Build a local LLM instance on Rivanna HPC
- Clone this repo to your home or scratch directory
- At the command line, run
bash ./bin/probe.sh. This should detect and describe the GPU and cmake toolchain for building llama.cpp. - At the command line, run
bash ./bin/build_llama.sh. This will clone a fork of the llama.cpp project from my educational github account and build it for you to run locally. When I built it on the scratch drive, it took about 25 minutes. Once this step concludes and llama-cli and llama-server are built, you don't have to do this again. - At the command line, run
bash ./bin/get_model.sh. This will download a gguf model file from huggingface.com; in this case, it's Mistral-7B-Instruct-v0.3.Q4_K_M.gguf, a high quality model of modest size for basic tasks. - At the command line, run
bash ./bin/run_chat.sh. This will launch a llama.cpp server, load Mistral, and begin a command-line chat session. The initial prompt is, "Explain, in plain language, what an LLM is and what it is not," to which it will respond. After that, you can chat directly with the LLM. For example, ask, "Can you write a simple template for doing PCA in Scikit-Learn?" (Somewhat amusingly, my first run of this provided the answer: " An LLM, or Master of Laws, is an advanced, postgraduate academic degree in law. It's primarily pursued by students who already hold a first degree in law (such as a JD in the United States, a Bachelor of Laws or LLB in many common law countries, or a Diploma de Estudios Superiores en Derecho in Spain and Latin America)." which... is true.)

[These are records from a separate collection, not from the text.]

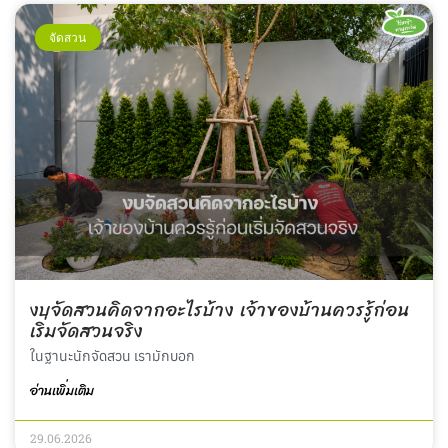
จัดสวน
งบจัดสวนคิดจากอะไรบ้าง เจ้าของบ้านควรรู้ก่อน
เริ่มจัดสวนจริง
ในฐานะนักจัดสวน เรามักบอก
อ่านเพิ่มเติม
29.06.2026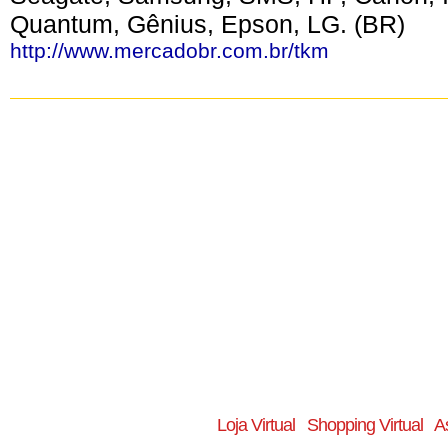
Quantum, Gênius, Epson, LG. (BR)
http://www.mercadobr.com.br/tkm
Loja Virtual
Shopping Virtual
A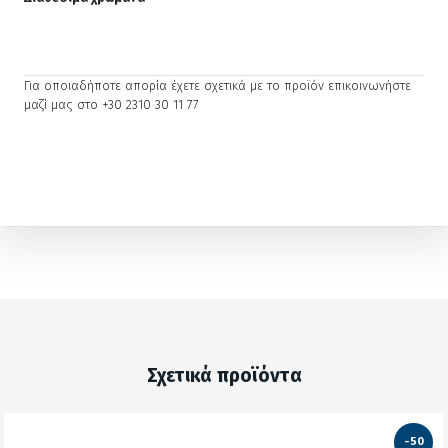
Για οποιαδήποτε απορία έχετε σχετικά με το προϊόν επικοινωνήστε
μαζί μας στο +30 2310 30 11 77
Σχετικά προϊόντα
-50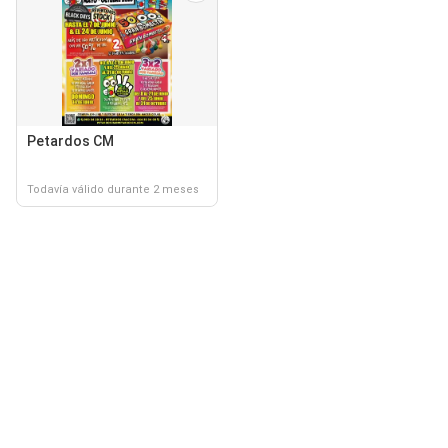
Petardos CM
Todavía válido durante 2 meses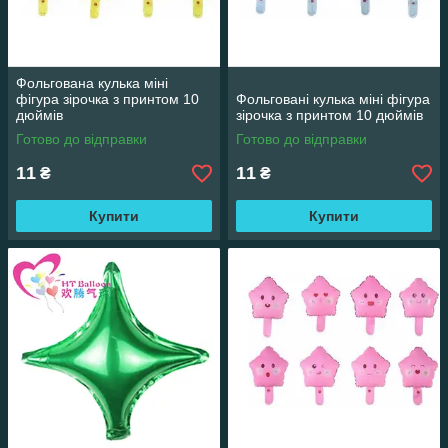
Фольгована кулька міні
фігура зірочка з принтом 10
Фольговані кулька міні фігура
дюймів
зірочка з принтом 10 дюймів
Готово до відправки
Готово до відправки
11
11
₴
₴
Купити
Купити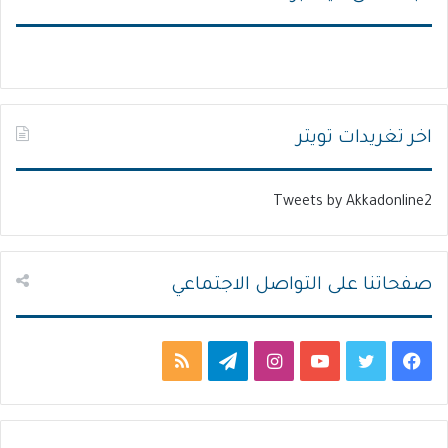
ح
ح
ة
ة
ا
ا
ل
ل
ت
س
اخر تغريدات تويتر
ا
ا
ل
ب
Tweets by Akkadonline2
ي
ق
ة
ة
صفحاتنا على التواصل الاجتماعي
ف
ت
ي
ا
ت
م
ي
و
و
ن
ي
ل
س
ي
ت
س
ل
خ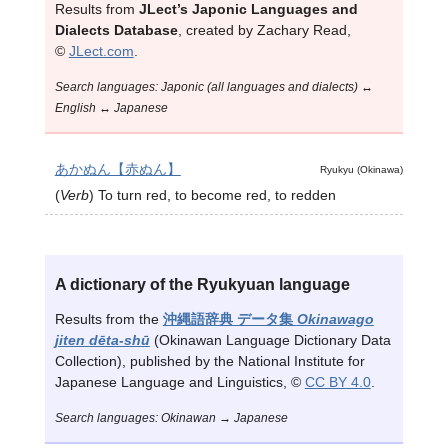
Results from
JLect’s Japonic Languages and
Dialects Database
, created by Zachary Read,
©
JLect.com
.
Search languages: Japonic (all languages and dialects) ↔
English ↔ Japanese
あかぬん【赤ぬん】
Ryukyu (Okinawa)
(
Verb
)
To turn red, to become red, to redden
A dictionary of the Ryukyuan language
Results from the
沖縄語辞典 データ集
Okinawago
jiten dēta-shū
(Okinawan Language Dictionary Data
Collection), published by the National Institute for
Japanese Language and Linguistics, ©
CC BY 4.0
.
Search languages: Okinawan → Japanese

For the first session on Rivanna, I recommend:
- Use VS Code Server
- Instructional Partition
- 1-2 hours
- 2-3 cores
- 64GB RAM (building llama.cpp can be expensive; after it's built, you can scale this back to 32GB RAM)
- SCRATCH should be more performant than HOME, but SCRATCH gets wiped every 90 days
- Indicate you want 1 GPU for the session
Once the initial build and model download are done, you can run llama.cpp in chat mode again by skipping to bash ./bin/run_chat.sh. This initiates a CLI chat session with Mistral (or whatever model).
That will quickly become limiting for integration with other code and research purposes. The more flexible—but more complex—option is to run llama.cpp in server mode, exposing the model as a local HTTP endpoint that Python (or R) can query just like any other API.
At the command line, run bash .bin/run_server.sh. This spins up a localhost running llama.cpp on port 8000.
To check that the server is running, you can type curl http://localhost:8000/health. To send a message and get a reply, run ./bin/check_server.sh. Once that script runs, further programming can be done in Python using requests, urllib, or the OpenAI Python client (the OAI Python package doesn't necessarily involve ChatGPT; you can point it directly at this llama.cpp server and use the same API. This also accelerates development of applications that do use ChatGPT, but you don't want to waste tokens in development).